Fin obeyed, and they patted his body all over. Ellis did the same to Mr. Mappin.

“He hasn’t got it on him,” growled Dahl.

“Same here,” said Ellis. “Well, you couldn’t expect it.... We’ll make ’em tell where it is,” he added, with an ugly grin. “Take them out!”

“Just a moment,” said Mr. Mappin calmly. “Let us discuss this matter.”

Fin understood that he was simply playing for time.

“Aah! Shut up!” shouted Ellis, with the utmost ferocity. “Run them out into the car, boys! ... If you try to put up a fight, you, we’ll beat you to a pulp!”

They were hustled through the store and out on the sidewalk. There were a couple of hundred gaping people gathered there by this time, and Fin marvelled at the boldness of the plot. Did they think they could get away with this in the open street in broad day? However, it soon turned out that it was not as bold a scheme as it looked.

There was a closed car with engine running, waiting at the curb. Mr. Mappin suddenly addressed the crowd in a loud, clear voice:

“These men are not police! That is not a police car, as you can see. They are trying to carry us off. Will you stand for it?”

But the police uniform and the spurious badges overawed the crowd. When Ellis and Dahl drew guns and Engel brandished his club, the onlookers cringed. To a man they sided with the supposed police and began to jeer at their victims.
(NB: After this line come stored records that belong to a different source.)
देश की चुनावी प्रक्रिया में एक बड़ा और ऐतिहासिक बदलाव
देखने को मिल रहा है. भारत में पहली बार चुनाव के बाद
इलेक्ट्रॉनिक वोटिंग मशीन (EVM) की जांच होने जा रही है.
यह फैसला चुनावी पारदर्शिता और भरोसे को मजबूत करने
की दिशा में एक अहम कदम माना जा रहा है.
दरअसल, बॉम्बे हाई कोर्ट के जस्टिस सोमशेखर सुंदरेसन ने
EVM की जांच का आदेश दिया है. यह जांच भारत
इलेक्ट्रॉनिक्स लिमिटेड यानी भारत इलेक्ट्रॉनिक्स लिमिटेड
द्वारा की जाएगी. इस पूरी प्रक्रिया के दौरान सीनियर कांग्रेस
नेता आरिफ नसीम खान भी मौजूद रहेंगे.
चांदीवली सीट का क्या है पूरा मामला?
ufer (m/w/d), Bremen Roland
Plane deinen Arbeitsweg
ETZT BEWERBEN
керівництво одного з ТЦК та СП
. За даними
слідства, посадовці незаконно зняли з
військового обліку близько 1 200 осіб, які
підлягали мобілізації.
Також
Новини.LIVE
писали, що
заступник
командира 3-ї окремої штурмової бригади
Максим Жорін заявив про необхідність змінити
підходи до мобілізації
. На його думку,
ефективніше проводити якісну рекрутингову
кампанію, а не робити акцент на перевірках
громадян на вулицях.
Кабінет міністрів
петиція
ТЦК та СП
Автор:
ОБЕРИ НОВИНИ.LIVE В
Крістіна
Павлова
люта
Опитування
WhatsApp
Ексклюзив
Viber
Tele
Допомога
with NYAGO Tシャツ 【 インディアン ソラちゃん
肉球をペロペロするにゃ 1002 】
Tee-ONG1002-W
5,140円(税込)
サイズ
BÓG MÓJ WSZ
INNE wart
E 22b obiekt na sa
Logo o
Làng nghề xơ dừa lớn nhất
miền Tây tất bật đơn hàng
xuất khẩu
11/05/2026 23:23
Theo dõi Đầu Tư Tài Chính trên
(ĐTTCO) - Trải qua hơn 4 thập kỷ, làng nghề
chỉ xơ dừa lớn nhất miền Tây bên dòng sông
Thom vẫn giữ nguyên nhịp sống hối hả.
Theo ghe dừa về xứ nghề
“Say, that’s a new one, all right! ... You’re all wet, Sir Harry.... Ain’t he the cute little fellow! ... A ride will do him good!”

It was Fin’s first experience of the inhumanity of a mob, and it bewildered him. He was accustomed to having people like him. Meanwhile, they were being hustled towards the curb. A feeling of despair seized on him.

“If they get us into the car we’re lost!” he cried.

“Then resist! Resist with all your might!” cried Mr. Mappin.

He suddenly lashed out with his fists like a little bantamweight. Ellis, cursing, aimed a furious blow at his head with the butt of his revolver. Fin, wrenching himself free of the man who held him, flung himself between the two, and caught the blow on his upraised arm. But at the same moment Engel brought his club down with smashing force on Fin’s skull from behind and all turned foggy before the young man. He did not quite lose consciousness for he heard a clanging bell up the street, and he heard Mr. Mappin’s voice clear and controlled to the end.

“Here come the police—the real police! Now you’ll see who’s right!”

Ellis et al. dropped their victims as if they had been red hot, and sprang for the car. The car leaped into motion, and knocking aside the onlookers who were in its path, turned the corner of Hudson Street on two wheels and disappeared.